El Museo de los Vestigios de la Guerra de Vietnam es uno de los destinos predilectos de quienes visitan ciudad Ho Chi Minh, que en 1975, hace cuarenta años, dejó de llamarse Saigón. El museo fue abierto en septiembre de ese año, apenas cuatro meses después de la conclusión de la guerra, como la Casa de Exhibición de los Crímenes de Estados Unidos y sus Títeres. El actual nombre, adoptado en 1995, da fe de la normalización de las relaciones entre ambos países. Lo que se entiende por vestigio ahí abarca una amplia gama de objetos: armas, aviones, tanques y helicópteros que portan las insignias del ejército estadounidense, fotografías que denuncian la brutalidad de sus soldados; montículos de bombas no detonadas, dioramas que muestran las condiciones en que vivían los prisioneros de guerra capturados por las tropas sudvietnamitas. Una sala está dedicada especialmente a los horrores causados por los defoliantes químicos, con todo y algunos fetos nacidos con deformidades y conservados en formol.

El museo también aloja una exposición llamada Réquiem, que reúne el trabajo de 135 fotoperiodistas de once países que murieron en acción entre 1954 y 1975 en Vietnam, Laos y Camboya. La exposición partió de un libro de 1997: Requiem: By the photographers who died in Vietnam and Indochina fue editado por Horst Faas y Tim Page, quienes en su momento también cubrieron la conflagración. Se presentó en varias ciudades del mundo antes de aterrizar de manera temporal en el Museo de los Vestigios en 2000; más tarde fue incorporada de manera permanente a la colección.

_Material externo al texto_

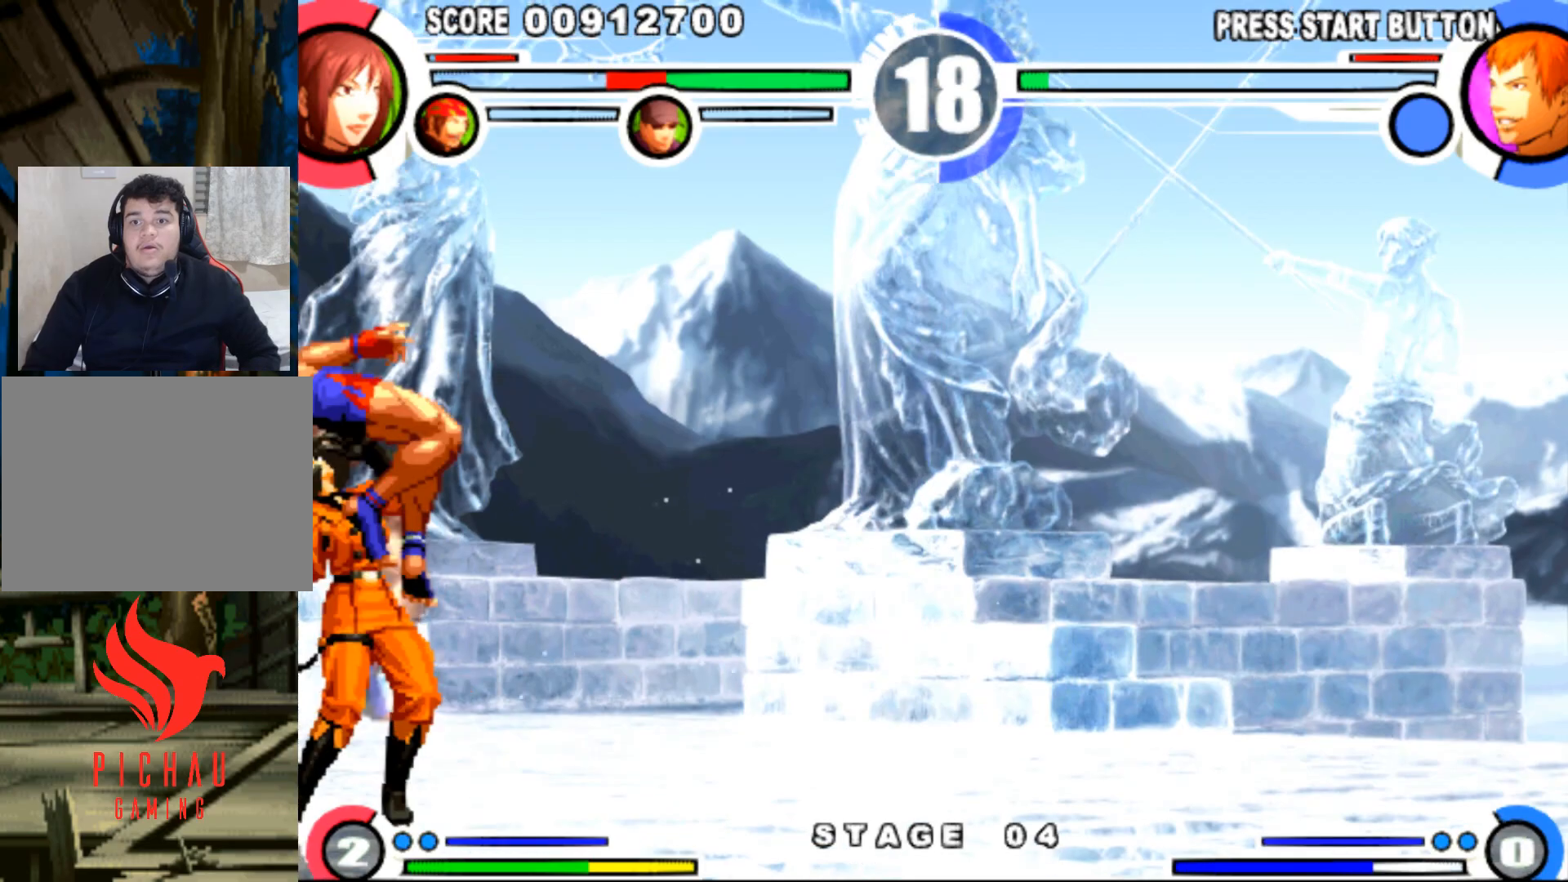
{"buttons": [], "events": []}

En Réquiem se ponen en juego dos visiones distintas sobre la guerra y sobre el sentido de la fotografía de guerra. Está, por un lado, la de la prensa occidental. Los corresponsales que llegaban a Vietnam de manera voluntaria, en misiones de algunas semanas que podían abandonar si lo deseaban. Iban en busca de imágenes crudas, tomadas bajo “la creencia de que el acceso libre y abierto a la violencia significa que la información es neutral, balanceada y veraz”, citando a la antropóloga Christina Schwenkel.

Estos fotoperiodistas actuaban conforme a la máxima periodística de la objetividad: capturar una placa era su forma de intervenir en el conflicto. Nick Ut, por ejemplo, fotografió a Kim Phuc antes de socorrerla, extinguiendo el napalm ardiente y llevándola al hospital. Es afortunado que lo haya hecho, qué duda cabe, y también es significativo que la placa que pasó a la historia sea la que muestra a Phuc cuando corre en busca de ayuda, y no algunas de las que se tomaron instantes más tarde, cuando ya era socorrida.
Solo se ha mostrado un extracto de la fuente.